Der Präsident des DRK-Kreisverbands Michael Steindorfner bedankte sich in seinem Grußwort für das Interesse der Politik an der Arbeit und den Herausforderungen der Hilfs- und Rettungsorganisationen. Er bestätigte, dass das Interesse nicht dem Wahlkampf geschuldet sei. „Politik und Rettungsdienste müssen zusammenarbeiten“, bekräftigte Michael Steindorfner. Er appellierte an die Vertreter der Politik, sich für kostendeckende Entgelte im Rettungswesen einzusetzen. Diesen Faden nahm Landtagspräsident Wilfried Klenk von der CDU sehr gerne in seinem Impulsvortrag auf.

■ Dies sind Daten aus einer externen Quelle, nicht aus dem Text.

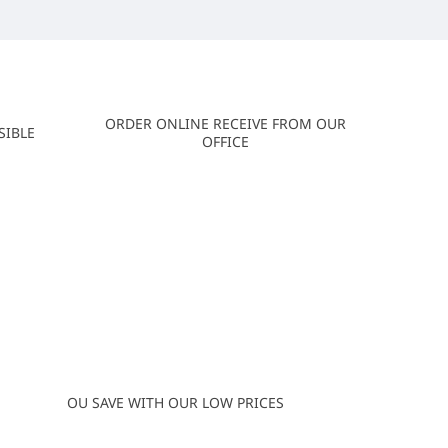
ORDER ONLINE RECEIVE FROM OUR
SIBLE
OFFICE
OU SAVE WITH OUR LOW PRICES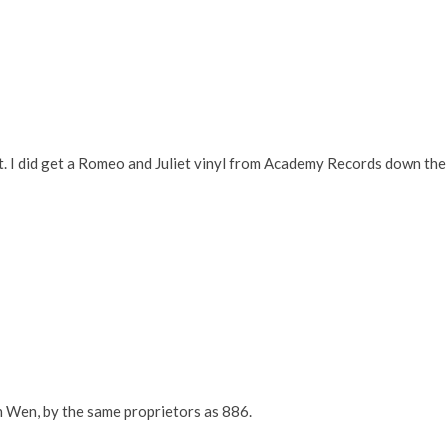
et. I did get a Romeo and Juliet vinyl from Academy Records down the
n Wen, by the same proprietors as 886.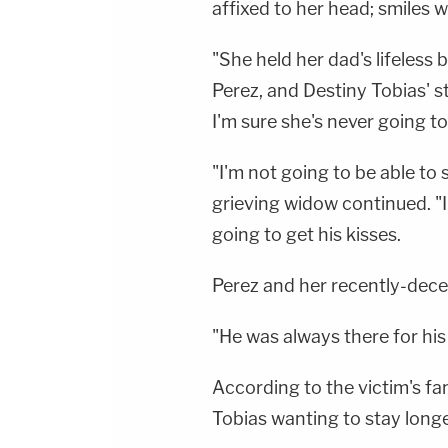
affixed to her head; smiles w
"She held her dad's lifeless 
Perez, and Destiny Tobias' 
I'm sure she's never going to
"I'm not going to be able to 
grieving widow continued. "I
going to get his kisses.
Perez and her recently-dece
"He was always there for his
According to the victim's f
Tobias wanting to stay longe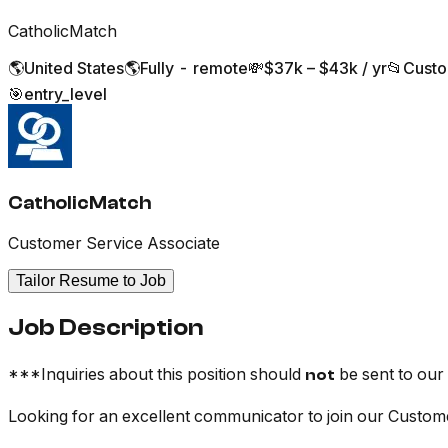
CatholicMatch
🌎
United States
🌎
Fully - remote
💸
$37k – $43k / yr
📂
Custo
🎯
entry_level
CatholicMatch
Customer Service Associate
Tailor Resume to Job
Job Description
***Inquiries about this position should
be sent to our
not
Looking for an excellent communicator to join our Custo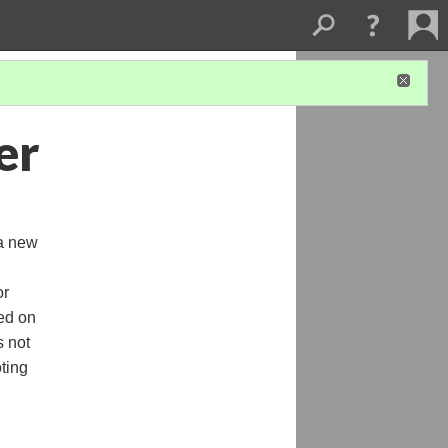
er
 a new
or
ted on
s not
oting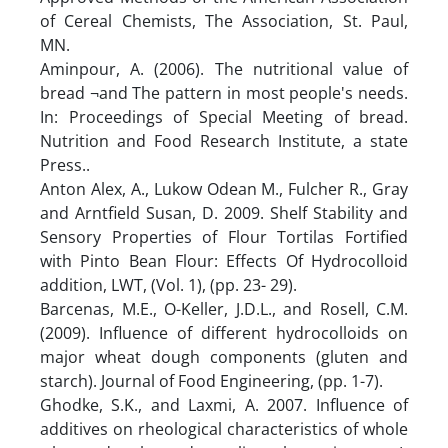
of Cereal Chemists, The Association, St. Paul,
MN.
Aminpour, A. (2006). The nutritional value of
bread ¬and The pattern in most people's needs.
In: Proceedings of Special Meeting of bread.
Nutrition and Food Research Institute, a state
Press..
Anton Alex, A., Lukow Odean M., Fulcher R., Gray
and Arntfield Susan, D. 2009. Shelf Stability and
Sensory Properties of Flour Tortilas Fortified
with Pinto Bean Flour: Effects Of Hydrocolloid
addition, LWT, (Vol. 1), (pp. 23- 29).
Barcenas, M.E., O-Keller, J.D.L., and Rosell, C.M.
(2009). Influence of different hydrocolloids on
major wheat dough components (gluten and
starch). Journal of Food Engineering, (pp. 1-7).
Ghodke, S.K., and Laxmi, A. 2007. Influence of
additives on rheological characteristics of whole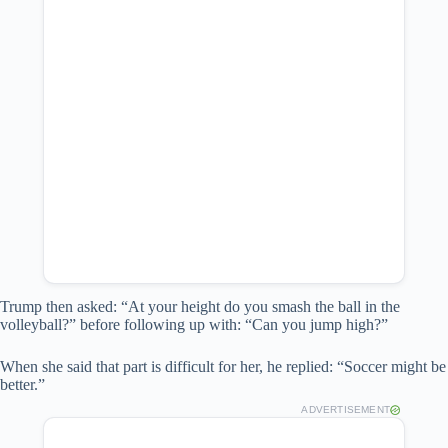
Trump then asked: “At your height do you smash the ball in the
volleyball?” before following up with: “Can you jump high?”
When she said that part is difficult for her, he replied: “Soccer might be
better.”
ADVERTISEMENT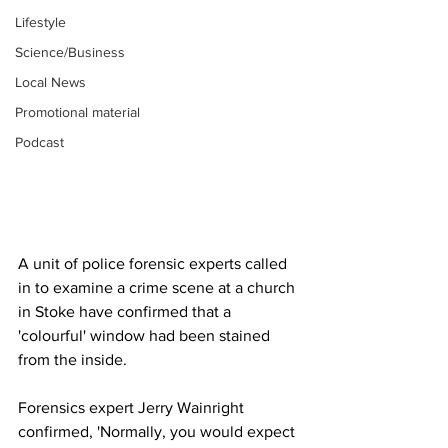
Lifestyle
Science/Business
Local News
Promotional material
Podcast
A unit of police forensic experts called 
in to examine a crime scene at a church 
in Stoke have confirmed that a 
'colourful' window had been stained 
from the inside.
Forensics expert Jerry Wainright 
confirmed, 'Normally, you would expect 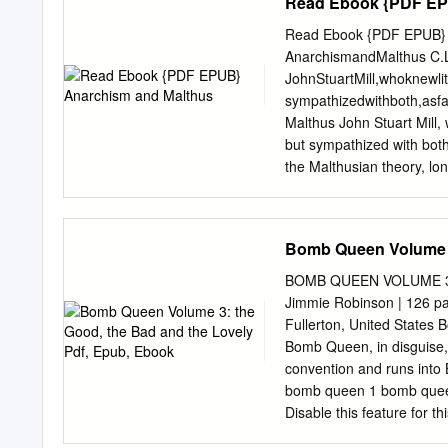
Read Ebook {PDF EP
Read Ebook {PDF EPUB} A
AnarchismandMalthus C.
JohnStuartMill,whoknewli
sympathizedwithboth,asfa
Malthus John Stuart Mill,
but sympathized with both
the Malthusian theory, lon
argument in its favor. A
*FREE* shipping on quali
Malthus by C. L. James, 1
Bomb Queen Volume 3
and Malthus Item Previe
wordpress.com hosted blo
BOMB QUEEN VOLUME 3:
embedding details, examp
Jimmie Robinson | 126 pa
edition, Anarchism and Mal
Fullerton, United State
this item; Skip to search
Bomb Queen, in disguise, 
and Malthus / by C. L. Jam
convention and runs into B
Public Domain. Table of C
bomb queen 1 bomb queen 
Malthus.,” UHM Library Di
Disable this feature for 
https://digital.library.m
connections to the Mayan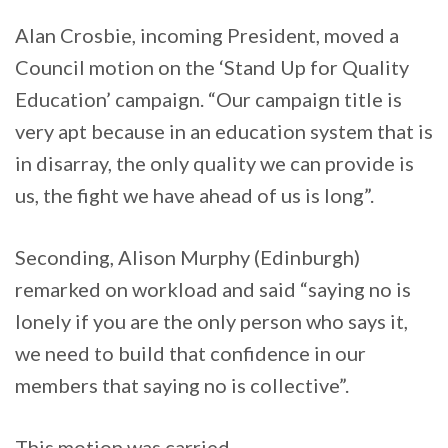
Alan Crosbie, incoming President, moved a
Council motion on the ‘Stand Up for Quality
Education’ campaign. “Our campaign title is
very apt because in an education system that is
in disarray, the only quality we can provide is
us, the fight we have ahead of us is long”.
Seconding, Alison Murphy (Edinburgh)
remarked on workload and said “saying no is
lonely if you are the only person who says it,
we need to build that confidence in our
members that saying no is collective”.
This motion was carried.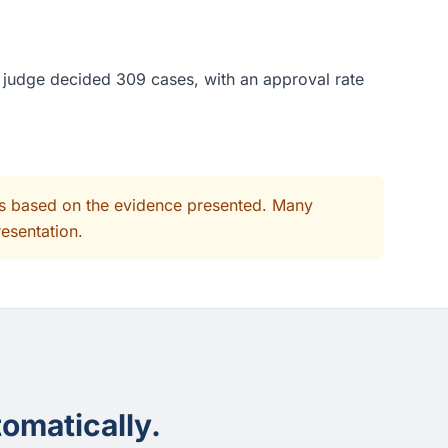
s judge decided 309 cases, with an approval rate
its based on the evidence presented. Many
resentation.
omatically.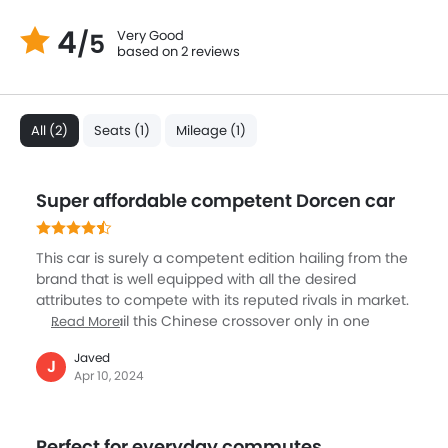
4
Very Good
/5
based on 2 reviews
All (2)
Seats (1)
Mileage (1)
Super affordable competent Dorcen car
This car is surely a competent edition hailing from the
brand that is well equipped with all the desired
attributes to compete with its reputed rivals in market.
You can avail this Chinese crossover only in one
Read More
variant though. The model can win hearts with its
Javed
super affordability. You can get tons of features in
J
Apr 10, 2024
this. Few of the most prominent ones are its front
located fog lamps, ABS, AUX and Center Arm Rest. The
light steering quality enables easy navigation of the
Perfect for everyday commutes
model. Comfort wise this is an exclusive edition. Those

Die Wertschätzung für die Rettungsdienste müsse sich auch in der Bezahlung im Rettungswesen niederschlagen. Und auch die ehrenamtlichen Helfer müssten von Politik und Gesellschaft mehr Anerkennung erhalten. Er wisse von was er redet, da er selbst 38 Jahre ehrenamtlich und hauptamtlich beim DRK und der Feuerwehr tätig gewesen sei. Wilfried Klenk regte an, über ein verpflichtendes Jahr für junge Menschen in Deutschland nachzudenken, welches die Aussetzung der Wehrpflicht kompensieren könnte. Auch forderte er, bereits in der Schule Kinder zur ersten Hilfe zu befähigen.

In der anschließenden Diskussion wurde kritisiert, dass die Wartezeiten im Rettungsdienst teilweise extrem lang seien. Dies liege auch daran, dass oftmals Rettungswagen für Krankentransporte „zweckentfremdet“ würden. Einige Feuerwehrvertreter aus Leonberg wiesen auf die fehlende Unterstützung durch das Land und den Bund bei der Bereitstellung von Spezialfahrzeugen für mögliche Einsätze im Engelbergtunnel hin. Sabine Kurtz konnte bestätigen, dass die Stadt Leonberg als Träger der Feuerwehr an dieser Stelle mit Sonderlasten alleine gelassen werde. Des Weiteren wurde die fehlende finanzielle Unterstützung für die Helfer-vor-Ort kritisiert. Diese leisteten einen wichtigen Beitrag für die Erstversorgung von Verletzten, könnten dafür aber nicht vergütet werden. Abschließend dankte der Böblinger Landtagsabgeordnete Paul Nemeth den Gästen für ihre Beiträge sowie dem Landtagspräsidenten für seinen Besuch. Er wünschte sich für die Zukunft weiterhin einen guten Dialog zwischen den Hilfs- und Rettungsorganisationen und der Politik.